▸ **PAGE EXCERPT**:

Between 1993 and 1997, 114 supervision visits were conducted by peers, duly reported to the ASD administrative office, and discussed in detail during the group's annual meeting. This procedure has successfully contributed to the objective of standardizing the program for IT in the member institutions in accordance with the prototype Düsseldorf-Geneva treatment and teaching program, for which adequate scientific evidence concerning efficacy and safety had been documented. However, with regard to certain formal elements of the program, such as the prolongation of the hospitalization phase by up to 5 days, participating institutions were not restricted. In addition, the peer reviews have led to intensive discussions concerning the qualities of team interactions, pedagogic standards, and the overall atmosphere during the supervision process. The emphasis of this type of standardized supervision is on open and intense discussion between peers with the aim of improving various elements of the IT equally in the institutions that are being supervised and those that are supervising. Much of these discussions are brought up during the plenary meetings of the ASD, usually held in March of each year.

As a result of this peer supervision procedure, the following changes in pedagogic and team interaction have been documented.

1. Complete elimination of so-called pater-noster-education approaches, i.e., that the patient may enter and finish a program at any stage of the curriculum.

2. Elimination of lecture-type teaching by physicians.

3. Restriction of group sizes to a maximum of 12 patients.

4. General integration of a certain approach of practical training of blood glucose monitoring: several times per day, patients' blood glucose self-measurements are immediately cross-checked by a quality-controlled method of blood glucose measuring with immediate feedback of the results to the patients.

5. General integration of daily discussions of insulin dose adaptation before main meals between the patient and the educator and/or physician.

6. With respect to the training in nutritional aspects of diabetes treatment, it was agreed to generally include the following elements: free food choice, use of carbohydrate exchange lists, a visit to a supermarket, and a meal in a restaurant.

7. With respect to the training in exercise and diabetes, the following elements were generally included in the programs: active physical exercise training unit with measurements of blood glucose values before and after exercise; discussion of changes in blood glucose values among group participants; and practical training of the use of glucagon sets.

As an example of a change in the quality of hospital processes, it was achieved that every patient received the final written report for the family physician and a copy for the patient him- or herself on the very day of discharge from the hospital.

(Stored data)
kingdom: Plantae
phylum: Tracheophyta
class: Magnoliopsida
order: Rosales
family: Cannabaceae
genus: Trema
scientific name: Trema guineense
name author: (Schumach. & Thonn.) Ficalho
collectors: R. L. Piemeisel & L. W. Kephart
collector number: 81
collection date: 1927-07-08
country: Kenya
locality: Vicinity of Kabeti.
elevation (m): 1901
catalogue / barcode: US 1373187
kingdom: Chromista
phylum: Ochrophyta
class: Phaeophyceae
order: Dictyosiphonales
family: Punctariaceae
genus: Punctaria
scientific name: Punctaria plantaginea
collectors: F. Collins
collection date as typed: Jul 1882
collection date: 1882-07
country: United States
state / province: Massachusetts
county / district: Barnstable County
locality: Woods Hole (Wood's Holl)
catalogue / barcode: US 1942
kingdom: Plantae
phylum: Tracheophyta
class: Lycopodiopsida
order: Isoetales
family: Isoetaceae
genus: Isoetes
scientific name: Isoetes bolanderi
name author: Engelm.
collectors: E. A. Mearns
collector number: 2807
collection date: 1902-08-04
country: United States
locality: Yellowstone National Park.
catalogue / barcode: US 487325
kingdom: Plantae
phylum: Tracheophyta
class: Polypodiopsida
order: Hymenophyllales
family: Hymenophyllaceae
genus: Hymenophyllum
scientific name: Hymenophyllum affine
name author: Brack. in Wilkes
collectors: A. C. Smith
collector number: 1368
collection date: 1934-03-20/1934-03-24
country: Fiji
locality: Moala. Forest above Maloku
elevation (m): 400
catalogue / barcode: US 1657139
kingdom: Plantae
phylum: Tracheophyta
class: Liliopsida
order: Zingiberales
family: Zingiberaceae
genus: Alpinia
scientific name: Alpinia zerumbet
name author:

▸ **INSTRUCTIONS**:
1/ Condense the paragraph of the excerpt on peer supervision visits that begins "Between 1993 and 1997" into a bulleted list that keeps its main facts.
2/ Quote the passage of the excerpt on peer supervision visits between "1. Complete elimination" and "of the curriculum.", inclusive.
The records have no role in this work.

▸ **OUTPUTS BY TASK**:
1/
- From 1993 to 1997, peers carried out 114 supervision visits. Each was reported to the ASD administrative office and discussed in detail at the group's annual meeting.
- The procedure helped standardize the IT program in member institutions according to the prototype Düsseldorf-Geneva treatment and teaching program, whose efficacy and safety had been scientifically documented.
- Institutions were not restricted on certain formal elements, such as extending the hospitalization phase by up to 5 days.
- The peer reviews led to intensive discussions of team interactions, pedagogic standards, and the overall atmosphere during supervision.
- The supervision emphasizes open, intense discussion between peers. Its aim is to improve elements of the IT in both the supervised and the supervising institutions.
- Many of these discussions come up at the ASD plenary meetings, usually held each March.

2/
1. Complete elimination of so-called pater-noster-education approaches, i.e., that the patient may enter and finish a program at any stage of the curriculum.